Before embarking on the co-branding, Pogson says he asked the advice of some of those who had co-branded before (including some of the above examples), to get a grasp of the potential impact of such a partnership.

“If the situation is prime and right, I would recommend others follow suit as a way of not only raising revenue, but to expose your brand to others,” Pogson says. “Once the initial process of creating, negotiating, and implementing is through—which can be demanding and intense—it is relatively pain free and simply waiting for royalty checks to arrive.”

Pogson notes that when the first one hit the market, there were reactions from all over the scale. Some people pontificated on the wonder and brilliance of it, while others bleated out that it was an abomination. It won taste and design awards, but was also panned in the press.

“All of those reactions equal press in this day and age,” Pogson says. “Now that we have released three more beers and a Bacon Maple Vodka, the reaction is more of astonishment that we have so many options,” he adds. “Plus, we have emails that come in saying, ‘I saw it in Florida, Arizona, Michigan, Louisiana, and Japan,’ which keeps your brand recognition high, even in markets that you are not physically in.”

Of course, effective co-branding requires some thought. The product needs to be exciting, there needs to be savvy marketing, available distribution channels, and high public demand for at least one of the two brands.

Caroline Krediet, partner and head of strategy at Figliulo & Partners, a New York City—based brand agency, says it’s a continuation of a trend that’s been happening the past few years, with the likes of Buffalo Wild Wings partnering with Red Hook to introduce Game Changer, a sports-themed custom craft brew.

Krediet notes the movement sits at the nexus of three big cultural trends: authenticity and craftsmanship as a corrective to the tech age, sustainability and a smaller footprint vs. the industrial machine complex, and the rise of the local movement.
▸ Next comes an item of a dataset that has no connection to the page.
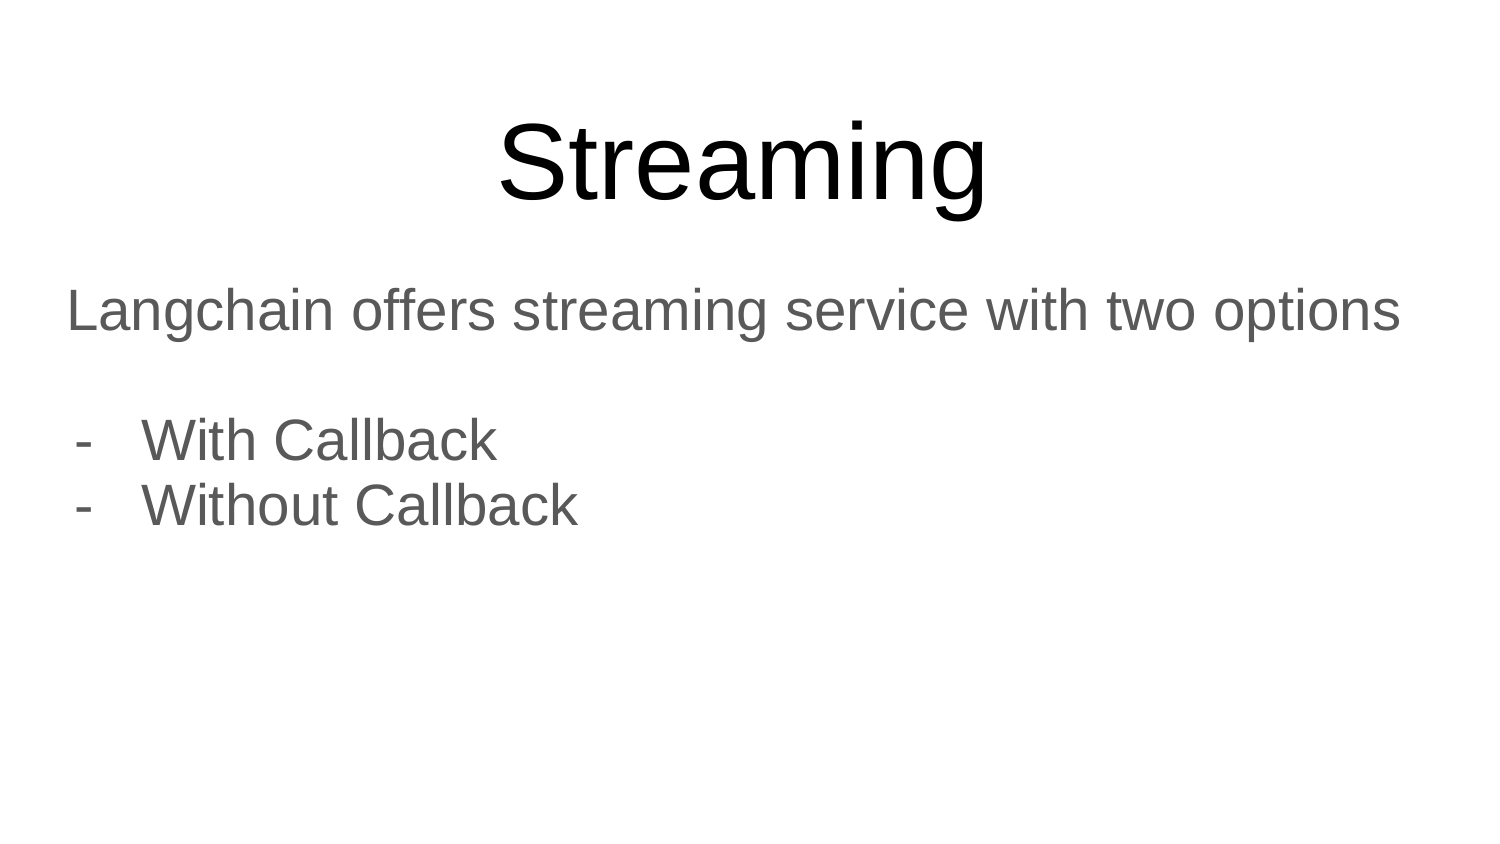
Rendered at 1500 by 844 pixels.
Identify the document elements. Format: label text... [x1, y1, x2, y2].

title Streaming [51, 59, 1437, 238]
subtitle Langchain offers streaming service with two options With Callback Without Callback [51, 262, 1449, 689]
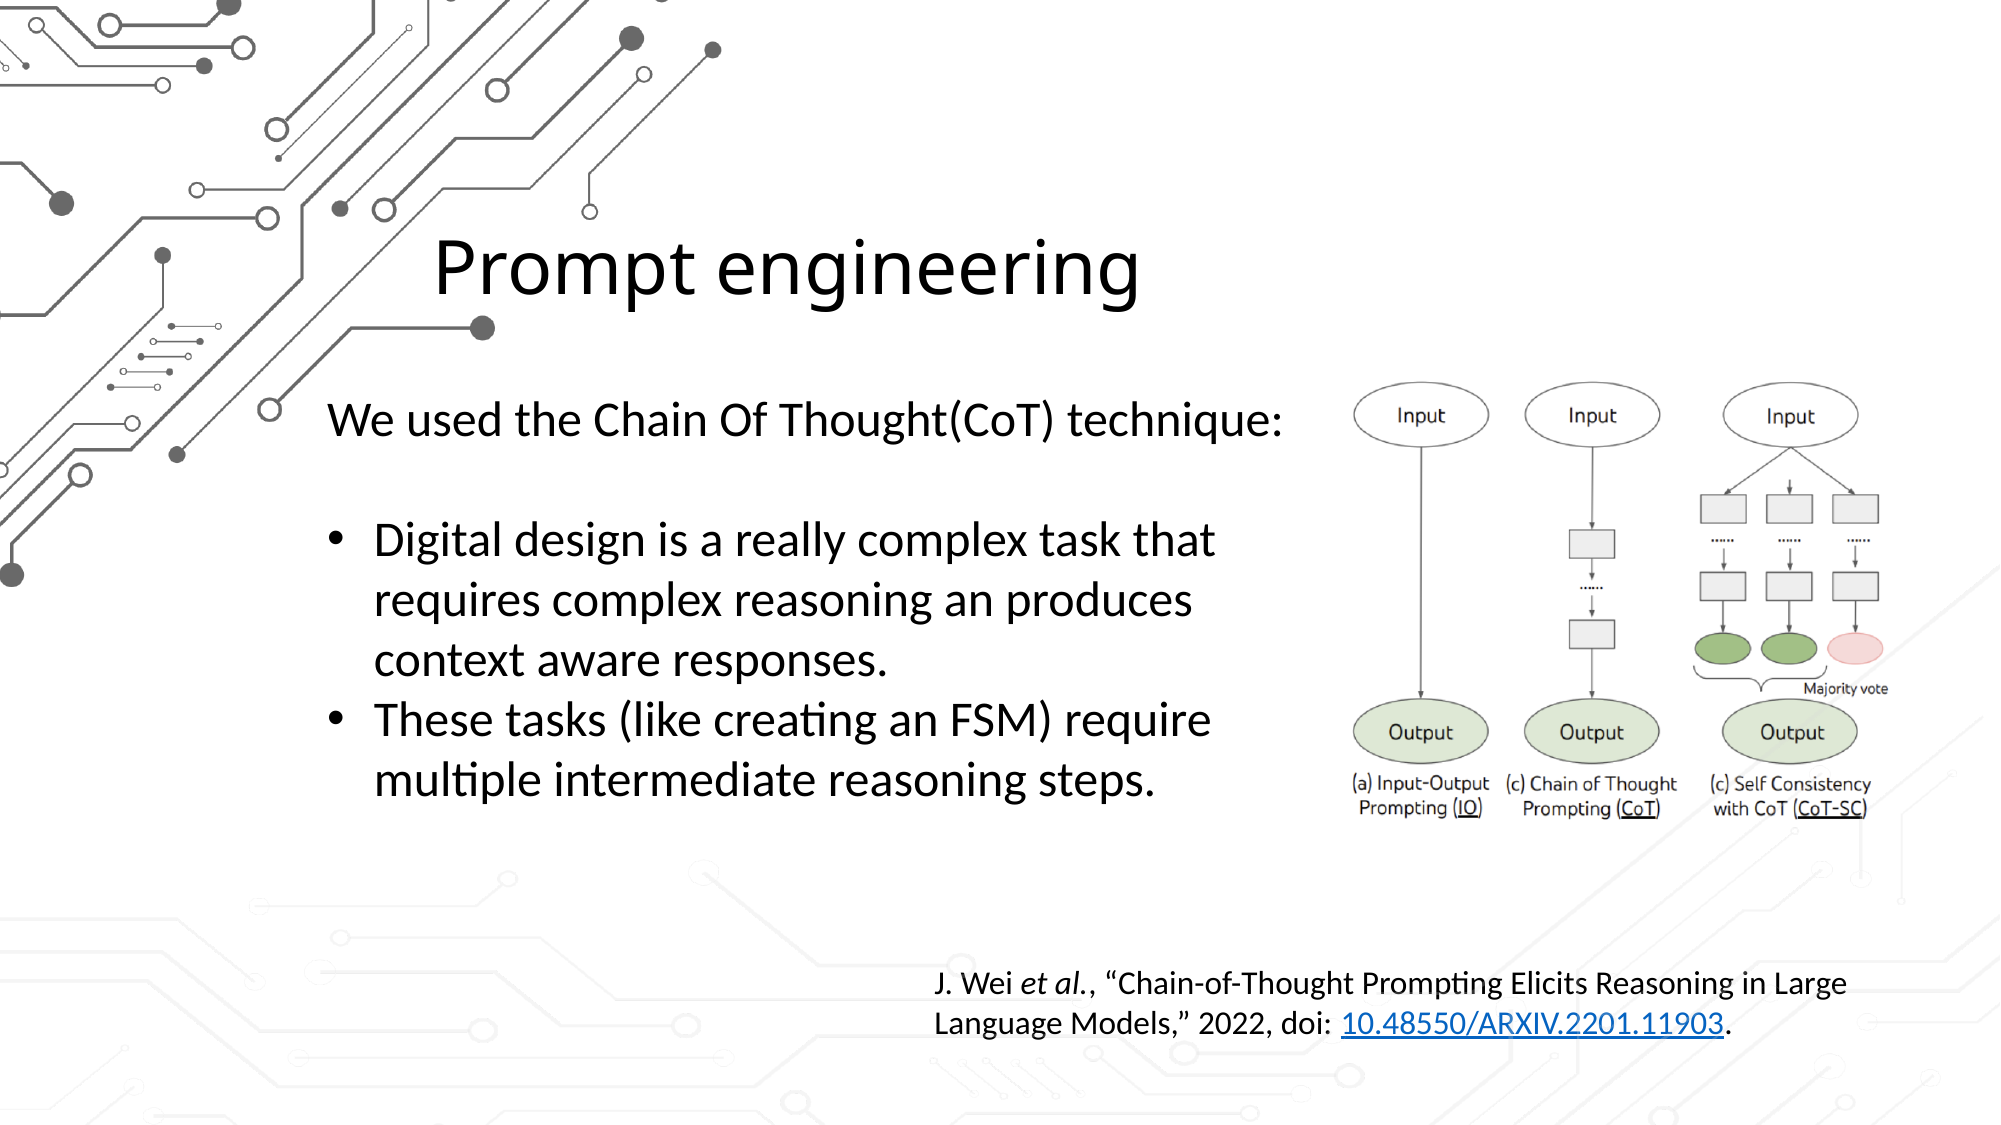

“A craft brew is a fantastic canvas for a partner to paint itself onto. Really, you could think of them as a medium for partners who share their values, and also their sensibility—usually rustic, farmyard industrial, handmade, handcrafted,” she says. “A craft brew is a really great distillation of popular cultural values among Millennials and young Gen X-ers, who brewers and restaurateurs are keen to please as their best, thirstiest customers.”

As the director of food & beverage for Diversified Restaurant Holdings Inc., Caleb Grose says finding a standout way to convey those values through beverage programs is crucial, referencing the efforts of Bagger Dave’s restaurants (Michigan, Indiana, Ohio) to roll out it’s own brand of unique, co-branded craft sodas.

“In this day and age ‘normal’ beverages are no longer acceptable to the everyday consumer. Having co-branded beverages allows us to have a say in what is produced for us,” he says. “Since this item is proprietary to us, we are able to alter the recipes, adding fresher, more natural ingredients, such as the use of cane sugar in our sodas. It also becomes more of a premium option, one that guests can be proud to order, that cannot be found anywhere else.”

In this spirit, The Vinoy Renaissance Resort & Golf Course in St. Petersburg, Florida, has introduced a craft brew, Paul’s Landing, in conjunction with a local partnership with Three Daughters Brewing.

“We wanted to create something that told a story and fit the history of The Vinoy, and the orange grove tale was a perfect tie in,” says a spokesperson for the club’s restaurant. “Our local historian, Elaine Normile, worked with the Museum of History in St. Petersburg on a fact finding mission where she uncovered the story of William Paul and Paul’s Landing, confirming it was William Paul who helped pioneer not only the location where The Vinoy now sits but also planted the first 50 orange seedings in the fall of 1854—the perfect inspiration to get started on a craft beer.”

Chef-inspired drinks have become an innovative direction for the craft-beer world, and one that will likely gain momentum as other big names follow suit in pairing beer not just with particular menu items, but with a concept’s entire cultural and culinary character.